# exo terra terrarium sizes?



## mad baboon (Oct 2, 2008)

hey i thought exoterra did a 60x45x45 (60L 45D and 45 high) terrarium

ive seen 45x45x60 but thats too big for me. 60x45x45 would be perfect size!
ive looked on pets at home site and i cant see it only 30x30x30
and the 90x45x60.


----------



## Chris18 (Mar 22, 2009)

mad baboon said:


> hey i thought exoterra did a 60x45x45 (60L 45D and 45 high) terrarium
> 
> ive seen 45x45x60 but thats too big for me. 60x45x45 would be perfect size!
> ive looked on pets at home site and i cant see it only 30x30x30
> and the 90x45x60.


Well the 60x45x45 and 45x45x60 are effectively the same size :lol2:
But anyway, what's it for?
Pets at home probably have a pretty limited range of exos. 
exo terra do tons of sizes now which probably aren't on there so you may want to source it else where.


----------



## Lewis M (Aug 6, 2009)

Exo Terra Glass Terrarium 60x45x45cm (h)

Cheapest I've found it with free delivery (unless you live in the pure mountains!)


----------



## mad baboon (Oct 2, 2008)

hey, its to house 2 crested geckos hopefully, ive just remapped my reptile layout, im changing everything around to make everything fit. if i alter one of my leo racks im going to eb building to house 8 instead of 10 leos i can fit the 45x45x60 on top of half the rack, which will be perfect size aswell. aslong as i dont have to use a heatlamp, but a heatmat will suffice? wont it.


----------



## mad baboon (Oct 2, 2008)

soo 45x45x60cm is big enough for 2 cresties?


----------



## Hudson (Apr 9, 2012)

Try Swell Reptiles or Surrey reptile supplies


----------



## mad baboon (Oct 2, 2008)

Hudson said:


> Try Swell Reptiles or Surrey reptile supplies



swell reptiles is like £30 more than i can get one delivered for £70 NEW
surrey reptile supplies has one for £55 :O but its collection only  and its a bit too far for em to collect unfortunately  

please let me know about some other reptile supply sites, ive tryed internet reptile but they dont stock the exo terra ones.


----------



## Bab1084 (Dec 9, 2011)

seapets and they deliver
http://www.seapets.co.uk/products/r...a/exo-terra-glass-terrarium-45x45x60cm-h.html


----------



## mad baboon (Oct 2, 2008)

yeah that the cheapest place so far, also amazon do them for £70 which is great.


----------



## Chris18 (Mar 22, 2009)

mad baboon said:


> yeah that the cheapest place so far, also amazon do them for £70 which is great.

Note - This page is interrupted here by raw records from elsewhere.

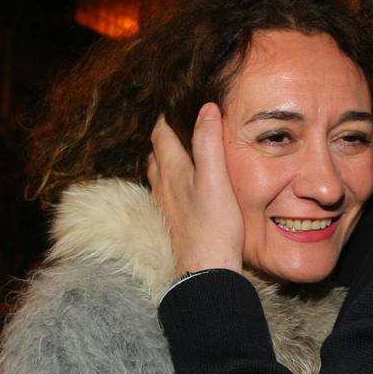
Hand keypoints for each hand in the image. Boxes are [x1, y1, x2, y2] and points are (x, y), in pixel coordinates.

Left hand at [147, 103, 243, 276]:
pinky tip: (185, 184)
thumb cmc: (213, 226)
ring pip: (159, 171)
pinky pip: (166, 190)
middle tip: (182, 120)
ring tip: (182, 147)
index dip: (169, 116)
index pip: (161, 133)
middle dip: (166, 133)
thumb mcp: (215, 179)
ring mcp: (165, 204)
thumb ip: (208, 143)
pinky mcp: (172, 220)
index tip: (180, 102)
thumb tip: (205, 109)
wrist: (206, 271)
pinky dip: (172, 177)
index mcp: (172, 170)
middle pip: (157, 150)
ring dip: (166, 156)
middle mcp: (163, 185)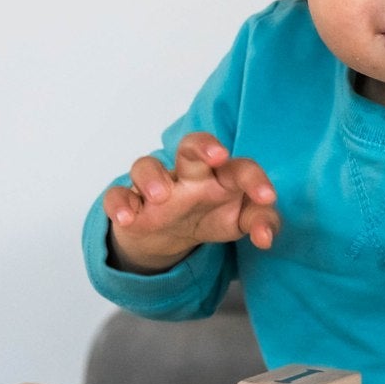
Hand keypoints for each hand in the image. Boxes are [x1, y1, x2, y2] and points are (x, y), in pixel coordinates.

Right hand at [102, 133, 280, 273]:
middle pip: (192, 147)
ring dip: (153, 177)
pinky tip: (128, 218)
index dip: (254, 179)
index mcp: (221, 176)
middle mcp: (188, 174)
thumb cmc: (212, 215)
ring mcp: (156, 185)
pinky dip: (120, 204)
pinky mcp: (129, 201)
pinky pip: (117, 195)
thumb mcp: (240, 221)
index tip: (266, 197)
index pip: (239, 167)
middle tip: (218, 155)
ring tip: (161, 196)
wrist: (170, 234)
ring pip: (147, 166)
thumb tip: (265, 237)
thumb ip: (262, 222)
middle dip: (203, 146)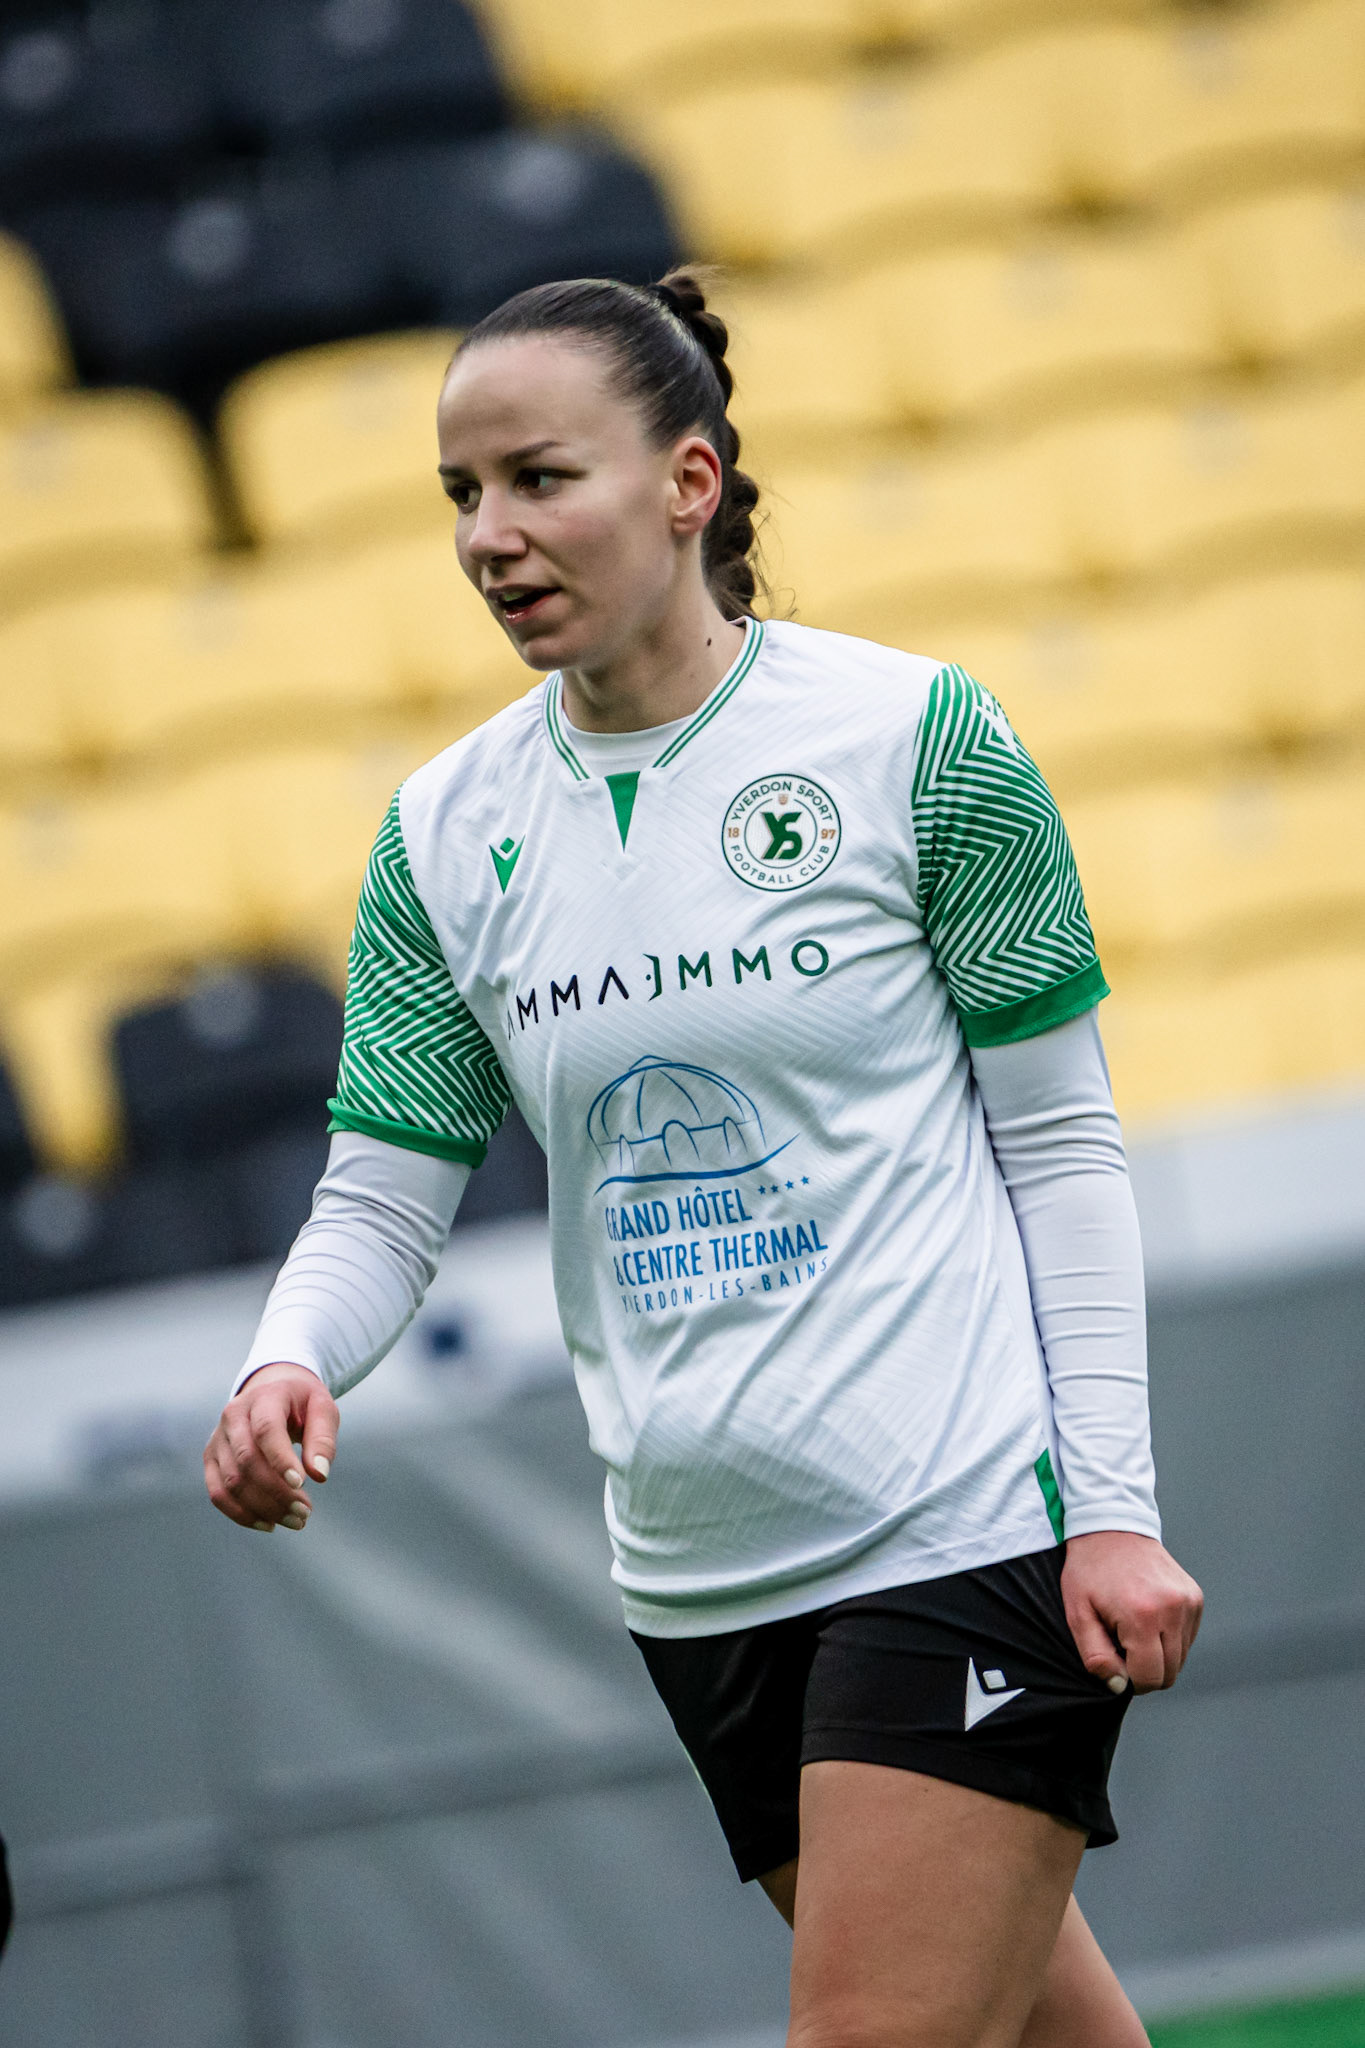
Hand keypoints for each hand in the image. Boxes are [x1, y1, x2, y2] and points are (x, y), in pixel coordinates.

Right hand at [203, 1363, 338, 1534]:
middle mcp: (233, 1415)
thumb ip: (323, 1439)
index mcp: (263, 1397)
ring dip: (263, 1508)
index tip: (303, 1484)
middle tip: (305, 1513)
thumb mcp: (322, 1409)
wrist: (272, 1392)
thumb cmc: (302, 1404)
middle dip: (276, 1492)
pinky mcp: (211, 1459)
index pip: (266, 1429)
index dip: (281, 1459)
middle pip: (247, 1460)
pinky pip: (218, 1493)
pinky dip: (241, 1514)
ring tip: (295, 1520)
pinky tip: (269, 1524)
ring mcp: (218, 1438)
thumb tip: (319, 1474)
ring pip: (231, 1482)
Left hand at [1061, 1530, 1202, 1693]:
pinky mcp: (1196, 1597)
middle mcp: (1173, 1609)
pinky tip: (1148, 1617)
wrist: (1111, 1526)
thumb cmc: (1089, 1570)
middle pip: (1170, 1673)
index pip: (1149, 1678)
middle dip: (1145, 1669)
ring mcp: (1189, 1602)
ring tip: (1133, 1627)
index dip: (1130, 1680)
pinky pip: (1187, 1638)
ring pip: (1181, 1658)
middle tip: (1121, 1643)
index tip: (1115, 1660)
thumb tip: (1119, 1687)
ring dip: (1158, 1654)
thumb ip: (1096, 1656)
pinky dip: (1169, 1638)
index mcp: (1142, 1616)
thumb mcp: (1078, 1613)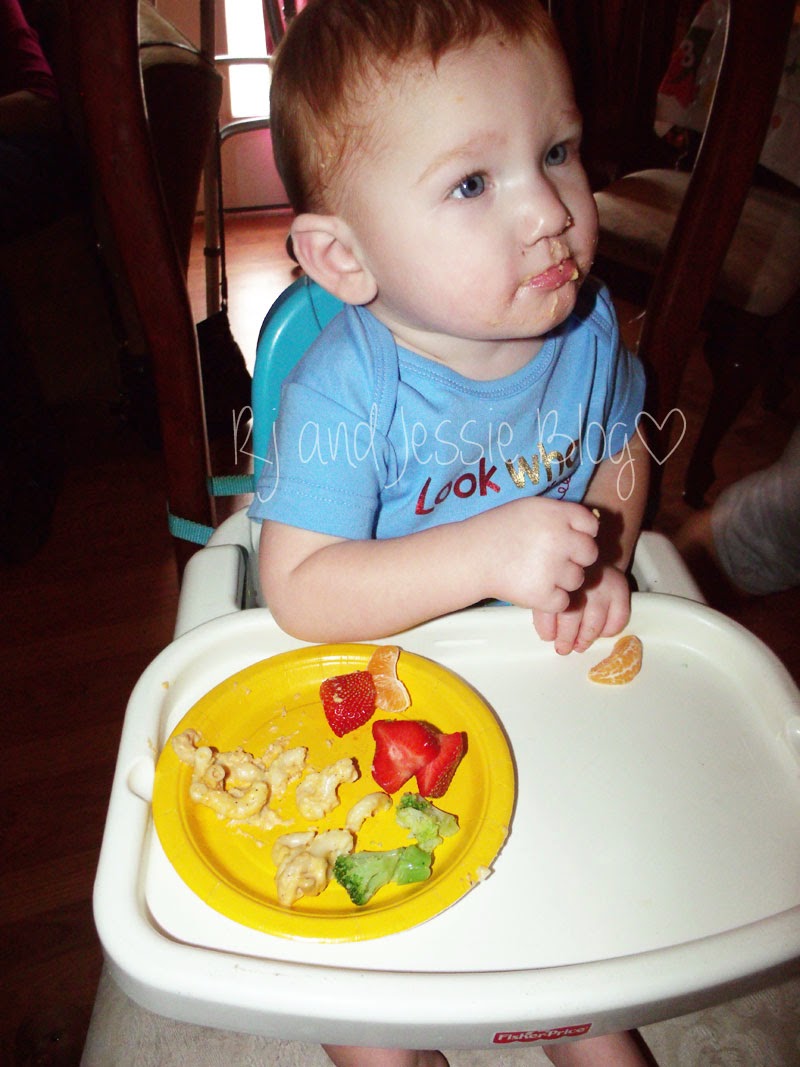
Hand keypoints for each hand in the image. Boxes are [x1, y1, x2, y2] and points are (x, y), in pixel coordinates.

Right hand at [478, 497, 598, 612]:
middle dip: (575, 558)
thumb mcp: (530, 508)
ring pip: (578, 580)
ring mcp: (552, 568)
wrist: (471, 557)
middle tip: (551, 559)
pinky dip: (551, 600)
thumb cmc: (498, 530)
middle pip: (589, 554)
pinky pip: (564, 602)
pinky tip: (533, 588)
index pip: (591, 526)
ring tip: (536, 573)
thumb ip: (560, 514)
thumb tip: (592, 526)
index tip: (565, 540)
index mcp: (556, 514)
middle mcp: (559, 539)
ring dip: (562, 580)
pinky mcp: (543, 595)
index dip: (581, 534)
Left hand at [532, 562, 630, 654]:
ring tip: (579, 645)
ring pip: (594, 622)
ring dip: (585, 638)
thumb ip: (545, 606)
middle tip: (563, 648)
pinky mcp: (621, 589)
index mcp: (556, 576)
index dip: (547, 628)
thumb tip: (548, 635)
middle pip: (571, 616)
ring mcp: (602, 584)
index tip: (548, 637)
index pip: (549, 607)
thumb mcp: (549, 583)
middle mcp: (580, 579)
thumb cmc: (566, 574)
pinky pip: (617, 619)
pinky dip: (608, 631)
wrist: (592, 553)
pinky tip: (599, 632)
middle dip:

Be careful with amazon, I find their delivery charges are quite hidden and don't find them out until I get an email saying they're x amount more than they thought they'd be.


----------



## mad baboon (Oct 2, 2008)

Chris18 said:


> Be careful with amazon, I find their delivery charges are quite hidden and don't find them out until I get an email saying they're x amount more than they thought they'd be.


oh, right. maybe ill not get it from amazon, they only have one in stock atm and i wont be buying one for a month or so anyways, ive got to build some racks first.


----------



## Hudson (Apr 9, 2012)

Charterhouse aquatics £83.95
Rocket aquatics £89.99

Don't think you can beat seapets though


----------



## mad baboon (Oct 2, 2008)

Hudson said:


> Charterhouse aquatics £83.95
> Rocket aquatics £89.99
> 
> Don't think you can beat seapets though


yeah ive looked on about 15-20 sites and its still the cheapest.

oh yeah, also i see this got moved, soz if i posted in the wrong section it didnt seem very lizard related as it was mainly about the tank size, ty for moving.


----------



## Jaina_Organasolo (Jan 7, 2012)

The only thing I would say is I ordered a 60x45x60 on Monday from Seapets, My order status has not changed and neither Seapets or a courier has been in touch despite them saying its in stock and average delivery is 3 days!!

I'll be on the phone if I haven't heard by Monday as I ordered because OH is off work this week and next so that is why I ordered. Unimpressed so far.


----------



## mad baboon (Oct 2, 2008)

Jaina_Organasolo said:


> The only thing I would say is I ordered a 60x45x60 on Monday from Seapets, My order status has not changed and neither Seapets or a courier has been in touch despite them saying its in stock and average delivery is 3 days!!
> 
> I'll be on the phone if I haven't heard by Monday as I ordered because OH is off work this week and next so that is why I ordered. Unimpressed so far.


oh, ok. well please let me know how you get on. if you have too much trouble ill proberly just go with amazon then even if they try and charge me a couple of quid more for postage.


----------



## Jaina_Organasolo (Jan 7, 2012)

So far so good. I contacted them Friday and they apologized, saying delay was due to Bank Holiday, they dispatched right away and I had a call from Courier today saying it should be here tomorrow :2thumb:


----------